Police have been ordered to hunt and destroy a great white shark which killed a teenage surfer near Adelaide in South Australia on Thursday.
Great Whites are usually a protected species
Acting state premier Kevin Foley said the shark should be killed, even though great whites were a protected species.
"A large shark in close proximity to the beaches, that is posing a direct threat to human life, should be destroyed," Mr Foley told reporters.
But the victim's father said he did not want his son's killer hunted down.
"We don't advocate the indiscriminate killing of any shark," Philip Peterson said after visiting the scene where his son Nick died.
Nick Peterson's family and friends gathered at West Beach on Friday, and laid flowers along the shore as an impromptu tribute.
Peterson was attacked after he fell off a
surfboard, which friends were towing behind a small boat about 300 metres (980 ft) offshore from West Beach.
Witnesses described seeing two great white
sharks - one up to five metres (16 feet) long - at the scene of the attack.
But police and rescuers now believe just one large shark killed the teenager.
Adelaide's beaches, normally packed in the Christmas holiday season, were quiet in the wake of the attack, as police searched the area for the killer shark.
Sea Rescue Squadron spokesman Fraser Bell said two sightings had been made early on Friday.
"It actually came to the surface and swam under our rescue boat, so we do know it's still in the area," Mr Bell told the French news agency AFP.
On Friday rescuers also found what they believed to be human remains in the water close to where Peterson was killed. The remains have been sent for forensic
Thursday's fatal attack was the third in recent months in Australian waters.
A 38-year-old man was killed by a shark on the Great Barrier Reef off north-east Australia on Saturday.
Do you live in the area and are you worried about the chance of another attack? Do you think protected species should be killed in order to safeguard humans?
The ocean belongs to its inhabitants. When we enter its realm we are subject to its rules and we are agreeing to take our chances just by entering. Large sharks surround this country and their food supply is being diminished by over fishing. It's only natural that they seek alternate food sources. If my family or friends were on the receiving end I would feel anger towards the fish but I would hope that I could come to my senses and realise that an endangered species need protection instead of further eradication.

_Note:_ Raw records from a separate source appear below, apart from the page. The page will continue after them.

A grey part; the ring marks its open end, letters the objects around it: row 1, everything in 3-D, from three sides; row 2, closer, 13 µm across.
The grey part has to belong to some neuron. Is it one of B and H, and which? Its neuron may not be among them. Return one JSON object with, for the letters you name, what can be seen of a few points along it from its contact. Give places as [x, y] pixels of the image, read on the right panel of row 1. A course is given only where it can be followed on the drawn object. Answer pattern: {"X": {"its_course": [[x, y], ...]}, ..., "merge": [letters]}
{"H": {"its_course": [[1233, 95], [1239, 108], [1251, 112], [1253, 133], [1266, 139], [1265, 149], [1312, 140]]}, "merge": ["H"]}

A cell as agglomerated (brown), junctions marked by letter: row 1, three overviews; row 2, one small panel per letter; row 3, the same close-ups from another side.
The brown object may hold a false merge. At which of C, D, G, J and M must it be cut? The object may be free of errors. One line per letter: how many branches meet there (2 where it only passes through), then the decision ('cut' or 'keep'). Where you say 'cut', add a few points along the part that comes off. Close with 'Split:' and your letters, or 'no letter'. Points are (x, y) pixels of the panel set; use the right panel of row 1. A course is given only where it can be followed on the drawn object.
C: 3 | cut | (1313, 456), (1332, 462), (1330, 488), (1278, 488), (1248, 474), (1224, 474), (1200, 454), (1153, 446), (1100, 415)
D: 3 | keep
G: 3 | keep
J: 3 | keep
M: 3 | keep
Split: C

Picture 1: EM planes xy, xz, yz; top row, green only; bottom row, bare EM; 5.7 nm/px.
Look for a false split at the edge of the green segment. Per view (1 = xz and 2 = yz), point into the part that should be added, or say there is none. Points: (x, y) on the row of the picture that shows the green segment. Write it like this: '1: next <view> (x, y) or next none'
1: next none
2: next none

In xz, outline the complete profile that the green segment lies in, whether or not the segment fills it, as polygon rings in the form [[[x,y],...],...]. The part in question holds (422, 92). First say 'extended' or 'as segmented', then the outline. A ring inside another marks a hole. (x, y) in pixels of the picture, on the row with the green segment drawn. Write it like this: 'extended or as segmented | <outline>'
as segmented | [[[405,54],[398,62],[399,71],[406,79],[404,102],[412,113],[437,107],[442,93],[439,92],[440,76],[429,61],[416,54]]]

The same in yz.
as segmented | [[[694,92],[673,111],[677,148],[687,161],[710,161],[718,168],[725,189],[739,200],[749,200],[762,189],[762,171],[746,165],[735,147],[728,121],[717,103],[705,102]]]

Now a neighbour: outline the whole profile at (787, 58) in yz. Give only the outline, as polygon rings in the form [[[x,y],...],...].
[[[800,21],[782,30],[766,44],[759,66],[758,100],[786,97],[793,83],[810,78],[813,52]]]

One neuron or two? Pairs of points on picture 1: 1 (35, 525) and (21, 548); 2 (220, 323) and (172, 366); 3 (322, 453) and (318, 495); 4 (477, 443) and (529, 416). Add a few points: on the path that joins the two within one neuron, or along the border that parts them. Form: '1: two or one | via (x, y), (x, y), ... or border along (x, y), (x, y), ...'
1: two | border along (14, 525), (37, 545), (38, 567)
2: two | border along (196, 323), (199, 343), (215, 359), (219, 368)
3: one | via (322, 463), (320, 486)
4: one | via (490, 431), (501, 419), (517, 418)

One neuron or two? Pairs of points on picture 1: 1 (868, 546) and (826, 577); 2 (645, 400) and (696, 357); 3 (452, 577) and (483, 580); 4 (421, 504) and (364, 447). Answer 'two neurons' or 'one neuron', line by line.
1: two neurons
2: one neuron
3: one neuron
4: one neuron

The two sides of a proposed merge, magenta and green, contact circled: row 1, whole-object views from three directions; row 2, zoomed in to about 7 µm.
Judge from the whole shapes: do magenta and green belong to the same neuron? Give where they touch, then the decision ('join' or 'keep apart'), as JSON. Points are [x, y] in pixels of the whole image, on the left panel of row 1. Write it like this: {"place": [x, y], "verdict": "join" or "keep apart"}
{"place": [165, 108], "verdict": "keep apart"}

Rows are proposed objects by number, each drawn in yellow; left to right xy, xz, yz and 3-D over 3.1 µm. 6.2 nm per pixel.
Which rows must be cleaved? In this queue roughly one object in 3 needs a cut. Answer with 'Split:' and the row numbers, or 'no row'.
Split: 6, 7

Mike Zrobok, Queensland, Australia
Sharks should not be killed for acting naturally in their own environment. People should accept that they are taking a risk being in the water. Safer areas for surfing and swimming should be created, such as electrical shark repellent barriers.
Simon McFarlane, Newcastle, UK
I am a native Kiwi and have spent many years swimming in Australian and NZ waters. People need to accept that the risk of these attacks are remote in the extreme when compared to the daily threats we face, such as road accidents. Not only should these fascinating creatures be protected, but so should we ensure they and other predatory sea life have a sufficient supply of food to avert these kinds of attacks. It is striking when even the members of victims continually concur with this view.
Winton Smith, London, UK
I support Nick Peterson's family in their insistence on not killing the shark. For one thing, the shark has probably left the area, and there's no way of determining whether a shark found is the right one. This is no time for being hysterical. Watching the same news shows with reports of murder, assaults and dangerous driving, I saw that other people are a greater danger to us than sharks. Let's all take care this summer, wherever we are.
Paulo de Figueiredo, Melbourne, Australia
I believe that sharks should not be killed if they attack humans. You are in their domain and so therefore you should respect that.
Claire Fennell, Sydney, Australia
Sharks should not be killed for doing what they do instinctively. Having been a surfer for more than 20 years I have seen and been in the water with sharks. It is a risk but still a very small one. You have to be unlucky, and for every shark you see there are 10 you don't see. Instead of killing the shark it would be better to tag it and track it remotely. Perhaps we could learn from it. We could tell swimmers when to leave the beaches. Eventually it might move onto deeper water anyway.
Ray Close, Seaford, Australia
I agree with the victim's father Philip Peterson. There should not be indiscriminate killing of any shark. It's their environment.
Steve, Adelaide, Australia
Shark attacks are very rare. It is much more dangerous driving to the beach. The sharks are magnificent animals and should be left alone. It is impossible to identify the correct shark until after it has been killed, by which time it is a bit late.
Doug Ranson, Adelaide, Australia
I live in Adelaide and occasionally swim at nearby beaches. If swimming alone I always stay close to the shore and keep an eye out for sharks. I've never seen one. I don't think that one death should provoke a shark revenge killing but if there are other attacks or fatalities in the area in the next year or so then I'd support a culling.
There are some commercial tour operators in South Australia who offer opportunities to swim in protected cages with sharks. I recently met a British backpacker who was looking forward to this experience. She said that shark sightings are more or less guaranteed by the tour operators. If so I wonder whether sharks may be fed to induce them to remain in the vicinity to be swimming companions for the tourists.